[[ Material supplied open ]]

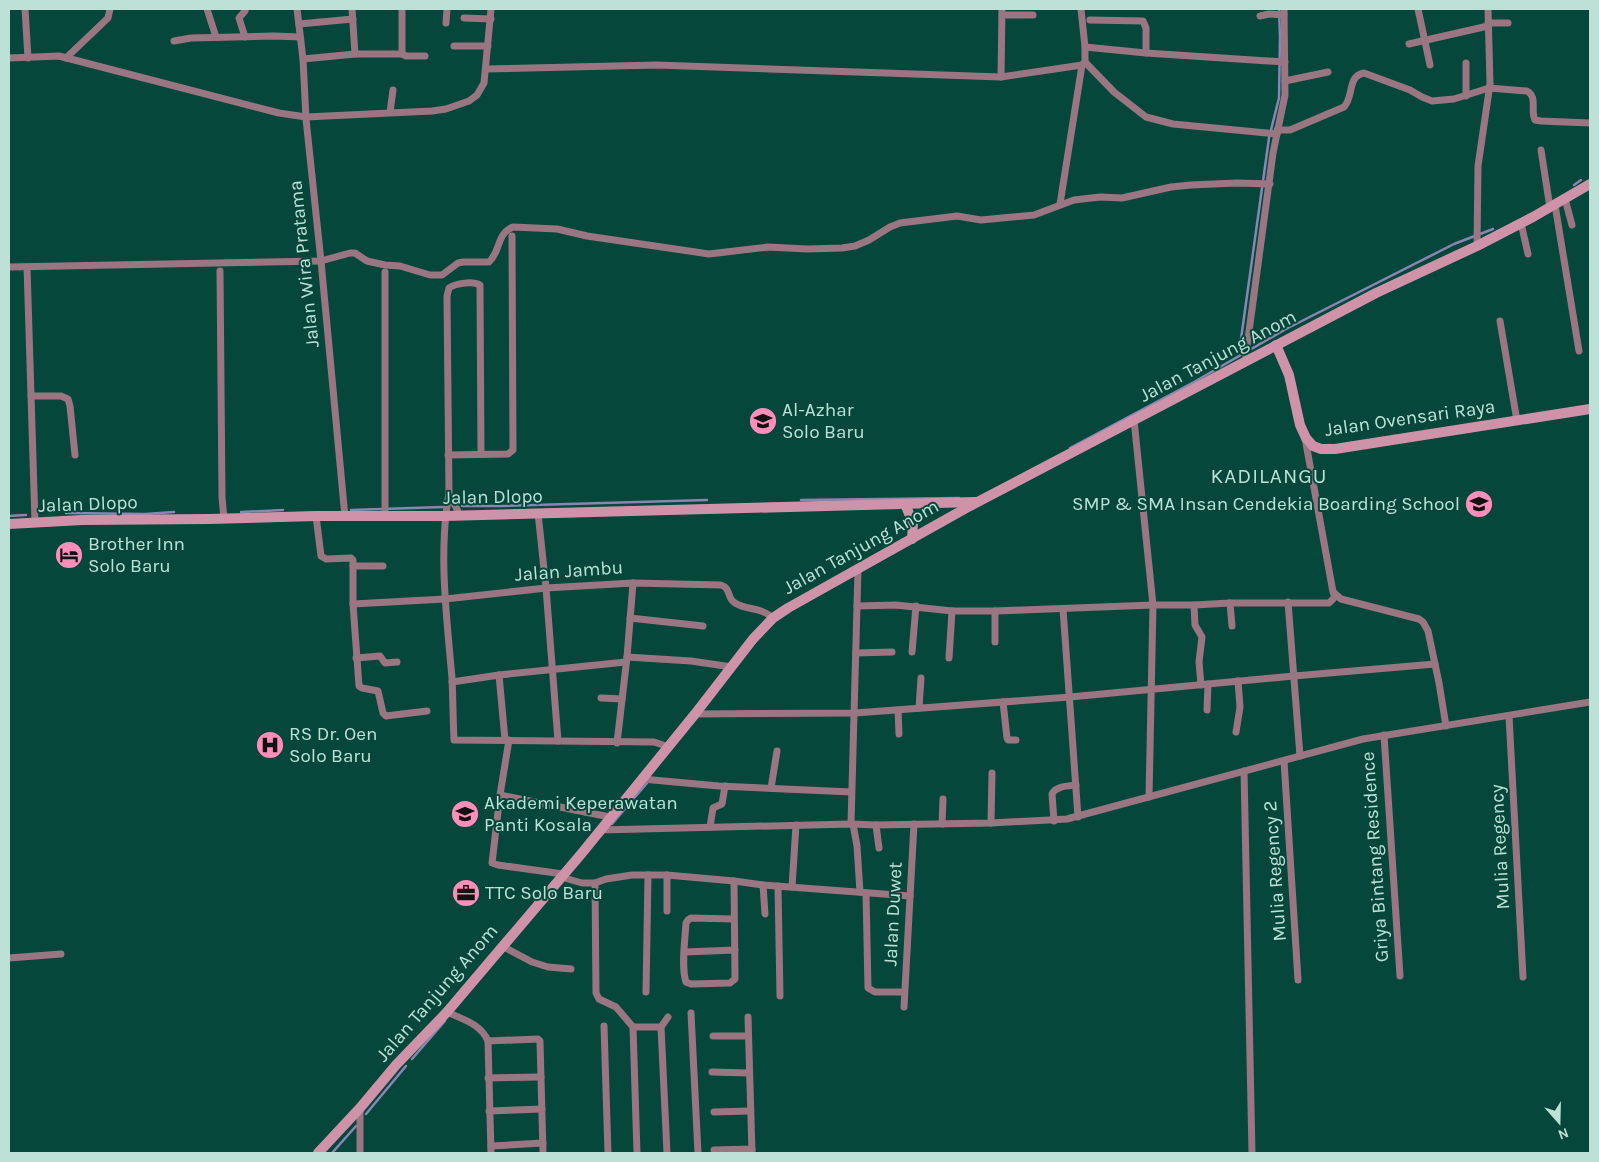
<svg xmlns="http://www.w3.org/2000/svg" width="1599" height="1162" font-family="Karla,sans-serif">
  <rect width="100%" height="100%" fill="#05473b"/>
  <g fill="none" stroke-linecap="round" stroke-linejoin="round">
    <!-- stream -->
    <g stroke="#8985b4" stroke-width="2.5">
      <path d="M 1574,185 L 1581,180"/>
      <path d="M 1240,346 L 1269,138 L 1279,98 L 1280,37 L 1279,9"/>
      <path d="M 1070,448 L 1194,382 L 1286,329 L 1454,244 L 1493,229"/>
      <path d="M 801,500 L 959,498"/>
      <path d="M 462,506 L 500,506 L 707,500"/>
      <path d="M 351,510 L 443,507"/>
      <path d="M 241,512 L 283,510"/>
      <path d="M 66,513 L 145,514 L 174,512"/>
      <path d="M 9,516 L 26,515"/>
      <path d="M 612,824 L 647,783"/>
      <path d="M 412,1059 L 445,1021"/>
      <path d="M 366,1114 L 406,1066"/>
      <path d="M 332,1153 L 356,1126"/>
    </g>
    <!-- street -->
    <g stroke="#9a7582" stroke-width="7">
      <path d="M 25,9 L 28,58"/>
      <path d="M 207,9 L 216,37"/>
      <path d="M 297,9 L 303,59 L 306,119 L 321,261 L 345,517"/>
      <path d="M 352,9 L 355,54 L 402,54 L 402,9"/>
      <path d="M 1002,9 L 1001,77 L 1082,65 L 1085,62 L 1114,92 L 1146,117 L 1173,124 L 1277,134"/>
      <path d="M 1081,9 L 1085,47 L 1085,62"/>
      <path d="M 1418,9 L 1430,65"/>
      <path d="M 1002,15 L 1033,15"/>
      <path d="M 1260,16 L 1269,14 L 1284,15"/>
      <path d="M 464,18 L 491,19"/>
      <path d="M 1090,20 L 1143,21 L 1146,28 L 1146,53"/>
      <path d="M 446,23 L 447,9"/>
      <path d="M 1488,23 L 1508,23"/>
      <path d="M 299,24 L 353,19"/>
      <path d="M 245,37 L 239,18 L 245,11"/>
      <path d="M 174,41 L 191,38 L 274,36 L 300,37"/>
      <path d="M 1409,44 L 1488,26"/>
      <path d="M 454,46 L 488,46"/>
      <path d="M 1085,47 L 1146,53 L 1285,62"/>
      <path d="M 402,54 L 406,56 L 425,56"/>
      <path d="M 9,58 L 59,56 L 279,113 L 306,117 L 432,111 L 446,109 L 469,101 L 477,95 L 484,83 L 491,9"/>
      <path d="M 66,58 L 108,18 L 110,9"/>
      <path d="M 303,59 L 355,54"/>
      <path d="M 1466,63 L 1466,96"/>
      <path d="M 486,69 L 657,65 L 1001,77"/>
      <path d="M 1285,81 L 1328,72"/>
      <path d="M 390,112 L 393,90"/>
      <path d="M 1277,130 L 1290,130 L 1344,107 C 1354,97 1347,76 1364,73 L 1410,90 L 1422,97 L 1432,101 L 1454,99 L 1489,88 L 1527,91 C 1538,97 1530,110 1535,120 L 1541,121 L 1590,123"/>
      <path d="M 1541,150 L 1550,208"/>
      <path d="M 1565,199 L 1572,225"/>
      <path d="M 1060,204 L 1082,65"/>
      <path d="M 1555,205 L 1579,351"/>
      <path d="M 1521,223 L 1528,254"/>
      <path d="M 1477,246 L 1478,166 L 1490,84 L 1488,9"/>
      <path d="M 9,267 L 321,261 L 350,253 L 355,253 L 367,261 L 385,265 L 400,266 L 430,275 L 442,275 L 458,263 L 463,262 L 489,262 C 501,251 496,234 513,227 L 557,229 L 587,236 L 709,254 L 768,247 L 807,249 L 842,248 L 855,246 L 869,240 L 890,227 L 900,223 L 957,216 L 981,220 L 1034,215 L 1074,200 L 1100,197 L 1122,198 L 1171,187 L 1191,185 L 1237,183 L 1270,184"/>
      <path d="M 27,267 L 35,523"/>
      <path d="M 220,271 L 222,497 L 224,519"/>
      <path d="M 385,272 L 385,516"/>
      <path d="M 1500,321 L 1517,421"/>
      <path d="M 1246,362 L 1246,354 L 1273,153 L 1285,95 L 1284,9"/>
      <path d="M 31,396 L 61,396 L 68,399 L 70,406 L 75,455"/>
      <path d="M 1134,420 L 1153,605 L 1149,797"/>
      <path d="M 1305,438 L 1333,592 L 1341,599 L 1419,619 L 1423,622 L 1428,631 L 1439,683 L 1446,726"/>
      <path d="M 481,454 L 480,285 C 473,281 456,283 449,288 L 447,296 L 449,494 C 438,552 447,620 452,678 C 453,699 453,720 454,740 L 654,742 L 669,747"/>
      <path d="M 448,455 L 508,454 L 513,450 L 512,236"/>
      <path d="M 449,494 L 460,515"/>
      <path d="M 538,513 L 546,588 L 558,741"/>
      <path d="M 316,516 L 321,556 L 326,559 L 351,558 L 353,560 L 353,604 L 359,686 L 362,688 L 378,691 L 383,713 L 386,716 L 427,711"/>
      <path d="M 353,566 L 383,566"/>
      <path d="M 1288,602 L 1300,756"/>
      <path d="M 1230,603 L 1232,626"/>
      <path d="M 353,604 L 445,599 L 546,588 L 633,583 L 721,585 C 731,588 727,599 735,603 C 748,611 759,606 773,618"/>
      <path d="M 1194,605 L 1195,625 L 1202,637 L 1199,662 L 1201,685"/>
      <path d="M 857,606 L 896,605 L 952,611 L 995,611 L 1153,605 L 1194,605 L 1230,603 L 1329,603 L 1334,598 L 1334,593"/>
      <path d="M 1063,609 L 1078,817"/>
      <path d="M 995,611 L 995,642"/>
      <path d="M 630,618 L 703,626"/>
      <path d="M 912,652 L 916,606"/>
      <path d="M 856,653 L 892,652"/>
      <path d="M 627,657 L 691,661 L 732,667"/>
      <path d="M 356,658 L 380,656 L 385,663 L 397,662"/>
      <path d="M 949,658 L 952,611"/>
      <path d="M 499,675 L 505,740"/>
      <path d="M 452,682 L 499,675 L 626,662"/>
      <path d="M 601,698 L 622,699"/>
      <path d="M 1003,702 L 1007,738 L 1008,740 L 1016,740"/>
      <path d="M 919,708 L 921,678"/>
      <path d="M 898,710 L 899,734"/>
      <path d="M 1207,710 L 1208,684"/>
      <path d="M 695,714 L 855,713 L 1070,697 L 1294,676 L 1435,664"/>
      <path d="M 1509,716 L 1523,977"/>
      <path d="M 1236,732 L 1240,707 L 1238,681"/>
      <path d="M 1384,735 L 1400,976"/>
      <path d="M 509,740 L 500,795 L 492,863 L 498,865 L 563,874"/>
      <path d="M 617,743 L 627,657 L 633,583"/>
      <path d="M 1284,761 L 1298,980"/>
      <path d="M 1244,771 L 1252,1153"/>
      <path d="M 642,779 L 719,786 L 851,792"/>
      <path d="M 771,788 L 777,751"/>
      <path d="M 500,795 L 610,817"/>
      <path d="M 1054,821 L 1052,794 C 1056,786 1068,786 1076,785"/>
      <path d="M 991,823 L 992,773"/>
      <path d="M 851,824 L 858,569"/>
      <path d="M 853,824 L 857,846 L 860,892"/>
      <path d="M 942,824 L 943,799"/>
      <path d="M 876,825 L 879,848"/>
      <path d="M 710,827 L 713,808 L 722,804 L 725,786"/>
      <path d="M 600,830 L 851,824 L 876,825 L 991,823 L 1067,819 L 1363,739 L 1590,702"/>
      <path d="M 561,877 L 582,883 L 595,883 L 606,879 L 632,875 L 667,875 L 734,881 L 763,885 L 910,896"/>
      <path d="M 734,881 L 735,979 L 730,983 L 691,984 L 686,982 C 681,968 685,939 686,923 L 688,920 L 691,918 L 734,919"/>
      <path d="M 595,883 L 596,993 L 599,999 L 616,1007 L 633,1027 L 637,1153"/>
      <path d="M 763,885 L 765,914"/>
      <path d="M 778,886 L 780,996"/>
      <path d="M 792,887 L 796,825"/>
      <path d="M 866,893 L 868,988 L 875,992 L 904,992"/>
      <path d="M 667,911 L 667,875"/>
      <path d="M 502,946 L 532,962 L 548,967 L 571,969"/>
      <path d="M 685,952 L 735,950"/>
      <path d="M 9,958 L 61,954"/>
      <path d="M 646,992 L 648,875"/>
      <path d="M 904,1007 L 914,824"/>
      <path d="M 447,1012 C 462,1019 481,1024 488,1041 L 491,1153"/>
      <path d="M 691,1013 L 698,1153"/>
      <path d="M 748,1017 L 752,1153"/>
      <path d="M 604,1026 L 608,1153"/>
      <path d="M 633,1027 L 661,1027 L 668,1017"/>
      <path d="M 661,1027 L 667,1153"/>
      <path d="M 713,1036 L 748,1036"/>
      <path d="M 488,1041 L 538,1039 L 540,1041 L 543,1153"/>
      <path d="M 712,1072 L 749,1073"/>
      <path d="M 488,1078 L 541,1077"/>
      <path d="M 489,1111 L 542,1109"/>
      <path d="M 714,1112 L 749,1111"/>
      <path d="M 491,1146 L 543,1143"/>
      <path d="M 714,1150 L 752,1149"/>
      <path d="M 360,1153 L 360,1108"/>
    </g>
    <!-- secondary -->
    <g stroke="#cf93a9" stroke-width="10">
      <path d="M 1276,345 L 1289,375 L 1300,425 L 1306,438 L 1313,446 L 1321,449 L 1335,449 L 1590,409"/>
      <path d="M 905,504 L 913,523 L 912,539"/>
      <path d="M 9,524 L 82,520 L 209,519 L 316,516 L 445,516 L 975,502"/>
      <path d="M 318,1153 L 360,1108 L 396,1065 L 447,1012 L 582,853 L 695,714 L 753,639 L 773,618 L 788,608 L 970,506 L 1376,293 L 1477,246 L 1533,217 L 1590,184"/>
    </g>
  </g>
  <!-- icons -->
  <defs>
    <symbol id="school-disc" viewBox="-11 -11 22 22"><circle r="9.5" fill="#ff8eba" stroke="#05473b"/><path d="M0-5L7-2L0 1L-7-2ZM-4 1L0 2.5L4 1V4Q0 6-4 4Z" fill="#111"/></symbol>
    <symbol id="hotel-disc" viewBox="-11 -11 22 22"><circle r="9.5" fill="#ff8eba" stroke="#05473b"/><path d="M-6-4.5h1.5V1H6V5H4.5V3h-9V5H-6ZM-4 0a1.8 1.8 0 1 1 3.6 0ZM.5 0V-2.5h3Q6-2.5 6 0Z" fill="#111"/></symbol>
    <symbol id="hospital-disc" viewBox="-11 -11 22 22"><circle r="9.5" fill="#ff8eba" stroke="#05473b"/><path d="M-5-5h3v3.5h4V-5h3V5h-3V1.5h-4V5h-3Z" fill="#111"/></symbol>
    <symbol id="office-disc" viewBox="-11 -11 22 22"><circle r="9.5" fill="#ff8eba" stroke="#05473b"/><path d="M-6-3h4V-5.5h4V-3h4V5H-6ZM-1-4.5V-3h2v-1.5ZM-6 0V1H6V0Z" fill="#111"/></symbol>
  </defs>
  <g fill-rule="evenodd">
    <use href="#school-disc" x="747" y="405" width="32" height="32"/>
    <use href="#school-disc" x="1463" y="488" width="32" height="32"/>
    <use href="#hotel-disc" x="53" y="539" width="32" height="32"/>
    <use href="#hospital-disc" x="254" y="729" width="32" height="32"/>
    <use href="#school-disc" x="449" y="798" width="32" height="32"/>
    <use href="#office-disc" x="450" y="877" width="32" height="32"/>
  </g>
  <g text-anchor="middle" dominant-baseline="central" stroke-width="4" stroke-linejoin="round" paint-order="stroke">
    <!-- street labels -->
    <g font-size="19" fill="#bde1d6" stroke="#05473b">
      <text transform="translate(304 264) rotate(-96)">Jalan Wira Pratama</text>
      <text transform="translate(1218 356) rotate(-28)">Jalan Tanjung Anom</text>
      <text transform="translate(1410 418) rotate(-8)">Jalan Ovensari Raya</text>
      <text transform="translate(493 497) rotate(-1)">Jalan Dlopo</text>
      <text transform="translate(88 504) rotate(-2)">Jalan Dlopo</text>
      <text transform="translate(861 547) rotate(-29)">Jalan Tanjung Anom</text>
      <text transform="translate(569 571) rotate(-4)">Jalan Jambu</text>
      <text transform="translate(1500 847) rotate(-93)">Mulia Regency</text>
      <text transform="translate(1375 857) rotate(-94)">Griya Bintang Residence</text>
      <text transform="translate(1275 871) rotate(-94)">Mulia Regency 2</text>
      <text transform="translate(893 914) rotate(-87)">Jalan Duwet</text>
      <text transform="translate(437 993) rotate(-49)">Jalan Tanjung Anom</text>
    </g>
    <!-- poi labels -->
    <g font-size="19" fill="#bde1d6" stroke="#05473b" text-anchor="start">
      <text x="782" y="410">Al-Azhar<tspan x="782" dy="22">Solo Baru</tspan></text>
      <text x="1460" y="504" text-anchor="end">SMP &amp; SMA Insan Cendekia Boarding School</text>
      <text x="88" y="544">Brother Inn<tspan x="88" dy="22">Solo Baru</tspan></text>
      <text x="289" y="734">RS Dr. Oen<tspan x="289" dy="22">Solo Baru</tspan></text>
      <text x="484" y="803">Akademi Keperawatan<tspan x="484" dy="22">Panti Kosala</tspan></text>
      <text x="485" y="893">TTC Solo Baru</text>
    </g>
    <!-- quarter labels -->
    <g font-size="21" letter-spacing="1" fill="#bde1d6" stroke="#05473b">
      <text x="1269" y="476">KADILANGU</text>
    </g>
  </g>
  <!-- border -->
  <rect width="1599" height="1162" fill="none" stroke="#bde1d6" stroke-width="20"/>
  <!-- north arrow -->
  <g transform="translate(1559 1122) rotate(160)" stroke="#05473b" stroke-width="4" paint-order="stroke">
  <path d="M0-4L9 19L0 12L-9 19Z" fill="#bde1d6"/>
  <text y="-8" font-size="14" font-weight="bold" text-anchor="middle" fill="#bde1d6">N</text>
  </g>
</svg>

[[ Material supplied closed ]]

**Problem requirements**
Search the data for the string "linejoin" and copy every line where it appears.

**Solved problem**
  <g fill="none" stroke-linecap="round" stroke-linejoin="round">
  <g text-anchor="middle" dominant-baseline="central" stroke-width="4" stroke-linejoin="round" paint-order="stroke">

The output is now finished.